ALPHA RELEASE (v0.1) — Aixgo is in active development. Not all features are complete. Production release planned for late 2025. Learn more →
← Back to Guides

Cost Optimization Strategies

Optimize LLM costs using caching, monitoring, intelligent routing, and deterministic aggregation

Aixgo provides built-in cost tracking and optimization features. This guide shows how to combine them with standard infrastructure tools (Redis, OpenTelemetry) for 25-80% cost reduction in production systems.

Overview

LLM API costs can quickly escalate in production. Aixgo helps you optimize costs through:

  • Built-in cost tracking: Automatic token usage and cost monitoring per agent
  • Application-level caching: Cache responses using Redis or similar
  • Intelligent routing: Use Router pattern to send queries to cost-appropriate models
  • Deterministic aggregation: $0 voting strategies vs expensive LLM aggregation
  • Budget monitoring: Alert on cost thresholds before overspend
  • Batch processing: Process multiple items in single API calls

Built-In Cost Tracking

Every LLM call is automatically tracked with detailed metrics.

What’s Tracked

  • Token usage: Input and output tokens per call
  • Cost calculation: Based on provider pricing tables
  • Per-agent metrics: Know which agents cost most
  • OpenTelemetry integration: Export to Prometheus, Datadog, Langfuse
  • Time-series data: Track costs over time

Querying Cost Metrics

import (
    "github.com/aixgo-dev/aixgo/internal/observability"
)

func getCostMetrics() {
    // Total cost (all agents)
    totalCost := observability.GetMetric("llm.cost.total")
    fmt.Printf("Total LLM cost: $%.2f\n", totalCost)

    // Total tokens used
    tokensUsed := observability.GetMetric("llm.tokens.total")
    fmt.Printf("Total tokens: %d\n", tokensUsed)

    // Cost per agent
    agentCost := observability.GetMetricByLabel("llm.cost.total",
        map[string]string{"agent": "policy-analyzer"})
    fmt.Printf("Policy analyzer cost: $%.2f\n", agentCost)

    // Daily cost
    dailyCost := observability.GetMetric("llm.cost.daily")
    fmt.Printf("Today's cost: $%.2f\n", dailyCost)
}

Export to Monitoring Systems

# OpenTelemetry configuration
observability:
  enabled: true
  exporter: prometheus
  endpoint: http://prometheus:9090

  # Or use Langfuse for LLM-specific tracking
  # exporter: langfuse
  # langfuse_public_key: pk-lf-...
  # langfuse_secret_key: sk-lf-...

Cost Optimization Strategies

1. Application-Level Caching (60-80% cost reduction)

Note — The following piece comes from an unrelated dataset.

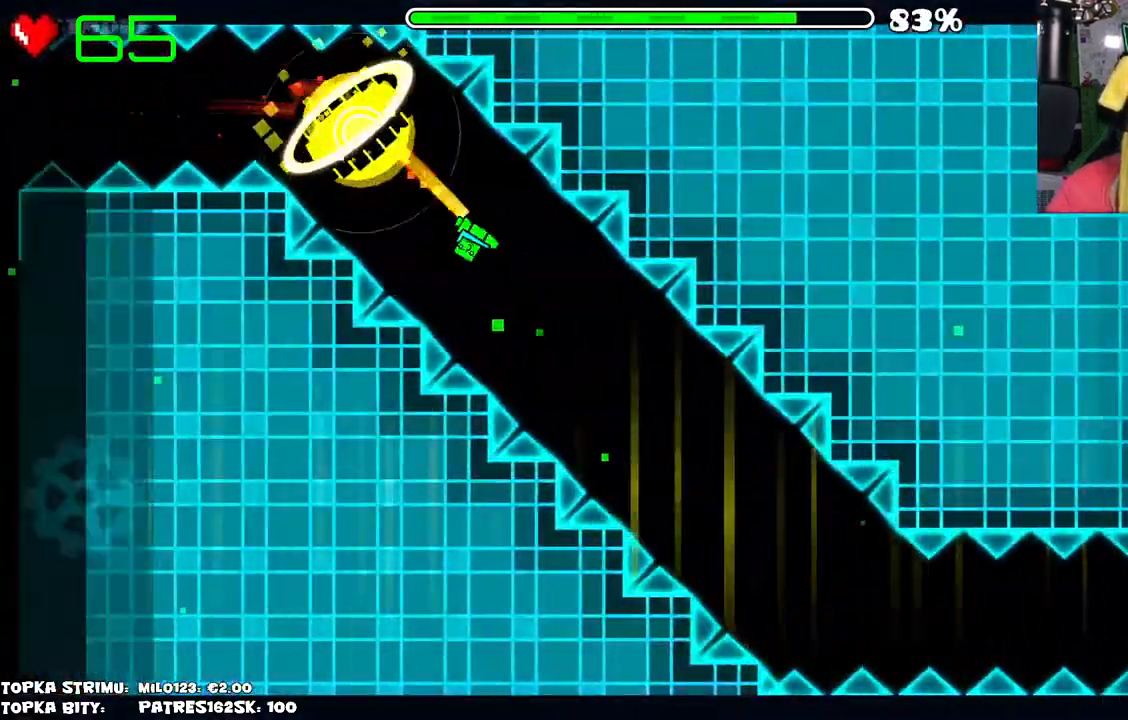
{"keys": [], "mouse": [], "events": [[17, "mouse_left", "down"], [300, "mouse_left", "up"]]}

Why application-level caching?

Caching is an infrastructure concern, not a framework concern. Use Redis, Memcached, or HTTP cache headers at the application layer.

Benefits:

  • 60-80% cost reduction for repeated queries
  • Framework stays focused on agent orchestration
  • You control TTL, invalidation, cache keys
  • Standard tools (Redis) with proven reliability

Redis Caching Wrapper

package cache

import (
    "context"
    "crypto/sha256"
    "encoding/json"
    "fmt"
    "time"

    "github.com/redis/go-redis/v9"
    "github.com/aixgo-dev/aixgo/pkg/agent"
)

type CachedAgent struct {
    cache *redis.Client
    agent agent.Agent
    ttl   time.Duration
}

func NewCachedAgent(rdb *redis.Client, ag agent.Agent, ttl time.Duration) *CachedAgent {
    return &CachedAgent{
        cache: rdb,
        agent: ag,
        ttl:   ttl,
    }
}

func (c *CachedAgent) Execute(ctx context.Context, msg *agent.Message) (*agent.Message, error) {
    // Generate cache key from message payload
    cacheKey := c.generateCacheKey(msg.Payload)

    // Check cache first
    if cached, err := c.cache.Get(ctx, cacheKey).Result(); err == nil {
        return &agent.Message{Payload: cached}, nil
    }

    // Cache miss - execute agent
    result, err := c.agent.Execute(ctx, msg)
    if err != nil {
        return nil, err
    }

    // Cache the result
    if err := c.cache.Set(ctx, cacheKey, result.Payload, c.ttl).Err(); err != nil {
        // Log cache write failure but don't fail the request
        fmt.Printf("Cache write failed: %v\n", err)
    }

    return result, nil
}

func (c *CachedAgent) generateCacheKey(payload string) string {
    hash := sha256.Sum256([]byte(payload))
    return fmt.Sprintf("agent:%s:%x", c.agent.Name(), hash)
}

Usage Example

func main() {
    // Setup Redis
    rdb := redis.NewClient(&redis.Options{
        Addr: "localhost:6379",
    })

    // Create base agent
    baseAgent := agent.NewReact("policy-analyzer", model, "Analyze policy")

    // Wrap with caching
    cachedAgent := cache.NewCachedAgent(rdb, baseAgent, 1*time.Hour)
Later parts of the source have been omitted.